Hello Peter,
I took a fresh look just now, indeed the polishing work is evident. I had some thoughts I'd like to share.
One thing I think is great about boost::sort is the multi-threading. For some workloads sorting can definitely be a bottleneck and throwing more cores at that is beneficial. In rendering for example, knowing the order of things towards or away from the current viewpoint, can be useful. It does seem like this algorithm is amenable to multi-threading, and think would be a requirement for production use.
If I had a precomputed bucket per item, that would likely fit into a 16-bit unsigned integer. And if evaluating that is costly, or not all the items are changing, would be an additional performance advantage. So consider a variant of statsort accepting a seperate array of buckets, rather than always "lazily" evaluated. One other advantage of decoupling the bucket evaluation is that non-uniform distributions can be dealt with as a seperate concern. (Such as percentile via CDF by some good enough method)
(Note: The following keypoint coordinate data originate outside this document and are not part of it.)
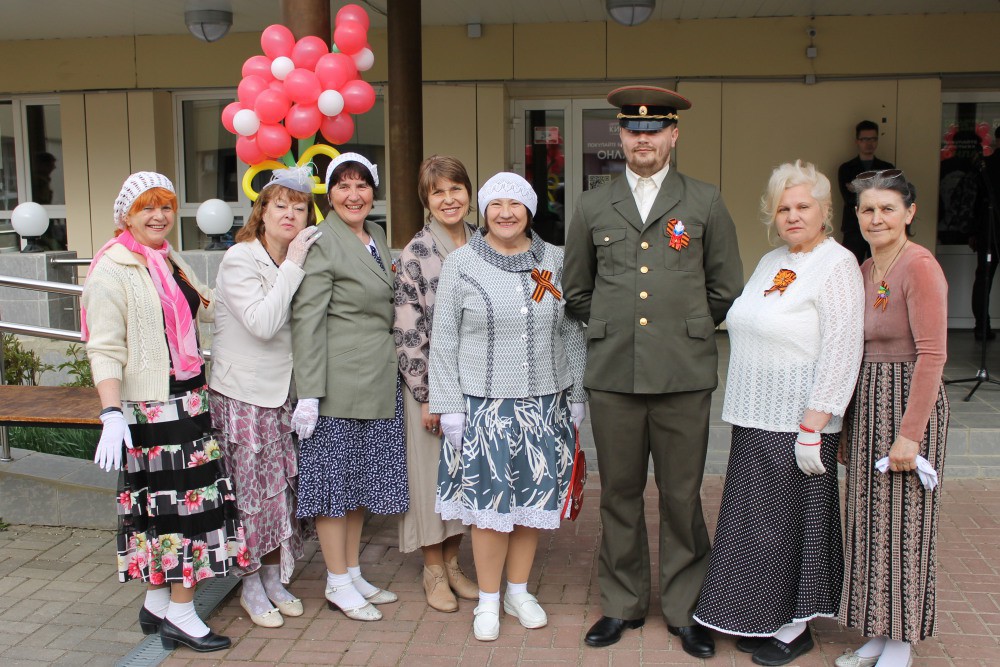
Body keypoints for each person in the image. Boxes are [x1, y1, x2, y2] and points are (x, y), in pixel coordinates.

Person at [562, 85, 743, 655]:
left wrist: (680, 328)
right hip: (615, 373)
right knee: (619, 493)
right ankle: (622, 604)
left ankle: (686, 609)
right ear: (620, 137)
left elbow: (725, 287)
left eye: (655, 130)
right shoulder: (593, 205)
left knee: (682, 495)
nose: (644, 139)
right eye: (633, 130)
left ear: (673, 135)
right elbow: (576, 290)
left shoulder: (705, 201)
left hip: (683, 374)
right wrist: (617, 326)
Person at [693, 160, 865, 666]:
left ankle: (796, 626)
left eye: (803, 206)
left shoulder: (837, 265)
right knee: (756, 525)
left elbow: (842, 347)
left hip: (799, 421)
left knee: (792, 526)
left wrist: (816, 422)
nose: (792, 216)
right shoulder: (773, 260)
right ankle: (762, 615)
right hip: (754, 415)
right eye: (783, 208)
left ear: (825, 210)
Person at [82, 172, 243, 653]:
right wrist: (111, 412)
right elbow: (104, 348)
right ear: (126, 216)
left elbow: (206, 306)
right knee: (182, 511)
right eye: (147, 208)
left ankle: (157, 603)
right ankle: (181, 614)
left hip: (188, 398)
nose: (159, 216)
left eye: (166, 206)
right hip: (153, 409)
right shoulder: (112, 269)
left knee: (167, 505)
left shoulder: (167, 257)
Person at [429, 172, 587, 642]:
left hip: (545, 404)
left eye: (515, 204)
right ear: (483, 210)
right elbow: (444, 340)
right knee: (490, 507)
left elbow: (571, 331)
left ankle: (518, 591)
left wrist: (578, 394)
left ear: (530, 210)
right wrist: (449, 405)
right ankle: (488, 599)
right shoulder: (461, 263)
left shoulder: (555, 260)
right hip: (486, 408)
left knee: (531, 503)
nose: (504, 212)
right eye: (495, 204)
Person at [837, 169, 949, 667]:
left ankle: (901, 644)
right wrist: (848, 422)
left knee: (904, 526)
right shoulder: (865, 267)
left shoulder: (920, 266)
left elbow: (933, 355)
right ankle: (878, 633)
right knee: (868, 524)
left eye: (887, 208)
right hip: (869, 402)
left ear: (909, 213)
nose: (876, 218)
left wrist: (910, 435)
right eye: (867, 209)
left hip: (907, 403)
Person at [290, 152, 407, 622]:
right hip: (337, 384)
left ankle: (353, 571)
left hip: (377, 378)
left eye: (361, 185)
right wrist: (309, 393)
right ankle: (336, 580)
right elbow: (307, 320)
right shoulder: (322, 241)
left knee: (359, 483)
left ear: (373, 191)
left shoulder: (375, 234)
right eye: (343, 186)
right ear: (330, 193)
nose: (353, 195)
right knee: (334, 487)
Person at [209, 166, 322, 627]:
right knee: (250, 498)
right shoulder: (240, 259)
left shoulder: (298, 259)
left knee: (280, 496)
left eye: (300, 207)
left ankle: (274, 577)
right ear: (262, 211)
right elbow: (262, 323)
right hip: (244, 397)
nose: (290, 214)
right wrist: (294, 264)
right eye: (281, 205)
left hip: (285, 396)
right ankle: (250, 585)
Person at [393, 155, 479, 612]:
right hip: (429, 385)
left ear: (469, 192)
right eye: (438, 192)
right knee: (431, 477)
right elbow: (408, 330)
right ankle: (432, 569)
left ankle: (453, 563)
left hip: (478, 381)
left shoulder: (484, 242)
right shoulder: (417, 252)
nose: (449, 199)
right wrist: (427, 396)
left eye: (456, 189)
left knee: (464, 476)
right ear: (426, 200)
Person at [838, 120, 895, 264]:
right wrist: (877, 189)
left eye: (873, 139)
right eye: (864, 139)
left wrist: (857, 187)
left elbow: (889, 198)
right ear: (857, 141)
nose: (869, 143)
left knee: (880, 266)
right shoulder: (846, 168)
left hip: (880, 226)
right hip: (853, 227)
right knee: (850, 266)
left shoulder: (887, 168)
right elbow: (849, 199)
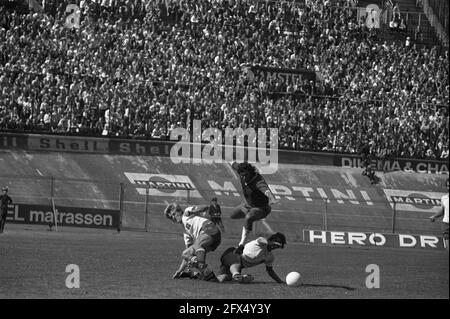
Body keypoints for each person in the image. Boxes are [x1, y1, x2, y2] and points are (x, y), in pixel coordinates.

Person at [164, 203, 222, 281]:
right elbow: (187, 256)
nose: (173, 217)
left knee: (197, 244)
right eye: (171, 217)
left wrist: (193, 212)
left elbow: (205, 206)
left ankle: (204, 268)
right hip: (212, 242)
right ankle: (208, 274)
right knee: (185, 254)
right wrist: (179, 271)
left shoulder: (187, 212)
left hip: (209, 228)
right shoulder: (185, 232)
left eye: (174, 214)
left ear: (179, 211)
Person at [230, 162, 279, 253]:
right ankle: (249, 218)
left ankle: (241, 244)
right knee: (232, 215)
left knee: (249, 217)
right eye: (241, 176)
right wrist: (219, 151)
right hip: (247, 205)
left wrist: (272, 199)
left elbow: (266, 191)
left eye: (245, 175)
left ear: (250, 172)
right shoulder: (241, 170)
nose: (243, 178)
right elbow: (231, 162)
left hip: (262, 208)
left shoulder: (258, 181)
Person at [216, 232, 287, 283]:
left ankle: (231, 276)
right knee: (237, 264)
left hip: (236, 265)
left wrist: (280, 282)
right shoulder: (261, 242)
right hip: (231, 254)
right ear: (271, 240)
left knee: (223, 279)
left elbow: (270, 271)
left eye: (278, 245)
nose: (275, 246)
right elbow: (261, 239)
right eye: (275, 243)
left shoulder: (270, 257)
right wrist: (269, 242)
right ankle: (237, 275)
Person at [430, 179, 449, 251]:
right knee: (448, 247)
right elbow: (443, 211)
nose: (448, 188)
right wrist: (434, 216)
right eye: (447, 186)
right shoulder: (444, 198)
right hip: (446, 225)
I'm curious to know if sqrt(n) buckets is somehow optimal, or if the performance has been evaluated for other powers such as 0.4 or 0.6? One reason I'm curious is if 5 billion items works fine for 16-bit bucket index, to spare the memory expense of 32-bit bucket index.
One code suggestion is to nest statsort namespace inside detail, rather than prefixing the function names there.
Best regards,
Nigel Stewart